Imants Tillers was born in Sydney of Latvian heritage. His engagement with contemporary art began early, and in 1969 he worked as an assistant to Christo on his Wrapped coast, Little Bay project in Sydney. Tillers gained an architecture degree from the University of Sydney in 1972, had an artist residency in Paris in 1976, and from 1977-83 lectured at Sydney College of the Arts.
During the 1980s Tillers forged an international reputation for his cerebral art, which was perceived as highly postmodern in its use of appropriation and quotation. He regards his art practice as an ongoing system, both philosophically and practically: since the 1980s his painting has been made on canvasboards numbered sequentially so that an individual work – such as Nature speaks: AT – is a component of the whole Tillers oeuvre (and is numbered accordingly). Tillers’s interest is in systems, in connections and movements across place, cultures and disciplines, in the intersection of theory, praxis and the self.

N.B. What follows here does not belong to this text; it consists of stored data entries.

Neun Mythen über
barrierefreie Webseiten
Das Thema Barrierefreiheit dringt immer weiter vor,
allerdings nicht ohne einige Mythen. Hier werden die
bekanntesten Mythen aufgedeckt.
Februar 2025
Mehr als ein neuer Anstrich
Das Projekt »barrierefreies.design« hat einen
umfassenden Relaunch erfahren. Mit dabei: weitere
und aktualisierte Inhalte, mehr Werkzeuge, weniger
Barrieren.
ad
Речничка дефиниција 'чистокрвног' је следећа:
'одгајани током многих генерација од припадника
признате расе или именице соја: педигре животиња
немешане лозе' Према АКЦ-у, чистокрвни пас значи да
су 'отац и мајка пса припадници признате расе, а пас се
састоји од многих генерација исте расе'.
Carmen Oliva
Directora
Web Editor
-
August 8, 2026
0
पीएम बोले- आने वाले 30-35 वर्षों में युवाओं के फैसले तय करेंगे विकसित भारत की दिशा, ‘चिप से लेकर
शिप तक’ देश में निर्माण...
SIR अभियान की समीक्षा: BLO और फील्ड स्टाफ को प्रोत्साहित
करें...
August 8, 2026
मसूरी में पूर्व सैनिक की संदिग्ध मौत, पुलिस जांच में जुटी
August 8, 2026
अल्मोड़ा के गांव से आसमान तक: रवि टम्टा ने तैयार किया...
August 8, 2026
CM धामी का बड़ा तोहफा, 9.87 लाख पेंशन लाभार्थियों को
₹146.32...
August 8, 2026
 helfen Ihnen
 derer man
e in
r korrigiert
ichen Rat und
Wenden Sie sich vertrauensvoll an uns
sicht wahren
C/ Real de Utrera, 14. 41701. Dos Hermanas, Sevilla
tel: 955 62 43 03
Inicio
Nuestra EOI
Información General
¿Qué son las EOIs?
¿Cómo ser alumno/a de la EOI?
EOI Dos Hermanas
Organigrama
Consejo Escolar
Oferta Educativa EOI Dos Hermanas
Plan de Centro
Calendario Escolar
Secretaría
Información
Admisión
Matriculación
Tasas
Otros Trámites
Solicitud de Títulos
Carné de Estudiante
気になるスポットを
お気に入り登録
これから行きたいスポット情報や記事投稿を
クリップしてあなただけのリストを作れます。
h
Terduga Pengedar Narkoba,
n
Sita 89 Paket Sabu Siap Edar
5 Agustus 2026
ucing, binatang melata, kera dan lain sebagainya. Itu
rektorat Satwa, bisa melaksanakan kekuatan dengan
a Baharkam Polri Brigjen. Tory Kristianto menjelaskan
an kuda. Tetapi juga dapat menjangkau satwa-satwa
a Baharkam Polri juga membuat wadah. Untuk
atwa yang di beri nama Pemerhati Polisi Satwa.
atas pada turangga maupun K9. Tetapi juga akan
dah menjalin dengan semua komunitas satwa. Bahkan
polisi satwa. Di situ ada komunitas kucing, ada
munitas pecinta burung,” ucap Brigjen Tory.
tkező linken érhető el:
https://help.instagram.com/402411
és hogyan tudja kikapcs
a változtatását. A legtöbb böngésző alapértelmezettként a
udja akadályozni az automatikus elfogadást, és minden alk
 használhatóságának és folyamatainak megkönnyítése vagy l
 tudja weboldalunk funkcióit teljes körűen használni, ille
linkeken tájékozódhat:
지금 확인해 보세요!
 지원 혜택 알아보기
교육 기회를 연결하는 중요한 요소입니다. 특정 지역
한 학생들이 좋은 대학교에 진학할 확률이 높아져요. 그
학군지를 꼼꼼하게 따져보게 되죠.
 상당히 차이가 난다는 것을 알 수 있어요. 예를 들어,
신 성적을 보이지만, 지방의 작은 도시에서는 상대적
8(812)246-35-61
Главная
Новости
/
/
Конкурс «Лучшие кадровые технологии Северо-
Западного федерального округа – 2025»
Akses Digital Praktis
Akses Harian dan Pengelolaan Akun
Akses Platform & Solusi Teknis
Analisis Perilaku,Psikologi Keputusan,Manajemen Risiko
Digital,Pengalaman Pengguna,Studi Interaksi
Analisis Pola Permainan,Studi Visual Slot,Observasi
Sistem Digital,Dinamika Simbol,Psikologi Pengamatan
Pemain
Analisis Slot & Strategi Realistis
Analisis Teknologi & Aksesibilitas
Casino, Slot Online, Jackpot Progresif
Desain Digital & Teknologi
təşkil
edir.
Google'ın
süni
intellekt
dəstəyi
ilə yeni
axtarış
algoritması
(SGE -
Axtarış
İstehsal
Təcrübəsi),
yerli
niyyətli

Tillers has worked on the Nature speaks series since the late 1990s; in these paintings he acknowledged an increasingly greater recognition of the importance of place in his art. In 1996 he moved with his family to a property near Cooma, between the Monaro plains and the edge of the Snowy Mountains, and since then landscape has been integral to his painting. The Nature speaks series comprises over 100 16-panel works, each referring to particular locations in the Cooma-Monaro region, alongside larger reflections on landscape art, on cultural perspectives, and on the relationship between nature and self. Nature speaks: AT suggests a travelogue of the region, from Bunyan to Nimmitabel; the central text ‘There is no horizon’ – which appears in a number of works in the series – can be read as a reference to landscape in Aboriginal art, where the perspective is often an aerial one.
Tillers’s work has been included in many international exhibitions since 1975 when he represented Australia at the XII Bienal de São Paulo, São Paulo, Brazil. They include European dialogue: the 3rd Biennale of Sydney in 1979; Documenta 7, Kassel, Germany in 1982; Origins, originality and beyond: 6th Biennale of Sydney in 1986; the 42nd Venice Biennale in 1986; Imants Tillers: works 1978-1988 at the Institute of Contemporary Arts, London in 1988; Diaspora: Imants Tillers at the National Museum of Art, Riga in 1993; In place (out of time): contemporary art in Australia, Museum of Modern Art, Oxford in 1997; Towards infinity: works by Imants Tillers, at the Museo de Arte Contemporáneo de Monterray in Mexico in 1999-2000; Osaka Triennale in Osaka, Japan in 2001; the First Beijing International Art Biennale in Beijing in 2003; and Zones of contact: 15th Biennale of Sydney in 2006. In 2006 Tillers was the subject of a major survey exhibition at the National Gallery of Australia, Imants Tillers: one world, many visions.